→ **Task description**: Make an exact copy of all the records that follow, apart from the pictures.

→ **Extracted data**:

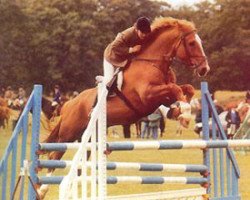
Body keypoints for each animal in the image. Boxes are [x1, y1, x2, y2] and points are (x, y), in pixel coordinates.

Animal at [37, 17, 209, 198]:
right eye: (191, 43)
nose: (205, 69)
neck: (152, 63)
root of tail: (68, 104)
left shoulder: (161, 96)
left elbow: (187, 89)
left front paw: (180, 113)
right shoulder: (148, 95)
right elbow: (175, 89)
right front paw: (184, 114)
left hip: (88, 139)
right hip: (69, 133)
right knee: (54, 155)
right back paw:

→ **Exercise answer**:
Body keypoints for each animal in the image. Boxes are [x1, y1, x2, y2] and points are (x, y), in pixel coordinates.

Animal at [37, 17, 209, 198]:
right eye: (191, 43)
nose: (205, 69)
neck: (152, 63)
root of tail: (68, 104)
left shoulder: (161, 96)
left elbow: (187, 89)
left front paw: (180, 113)
right shoulder: (148, 95)
right elbow: (175, 89)
right front paw: (184, 114)
left hip: (88, 139)
right hip: (69, 133)
right knee: (54, 155)
right back paw:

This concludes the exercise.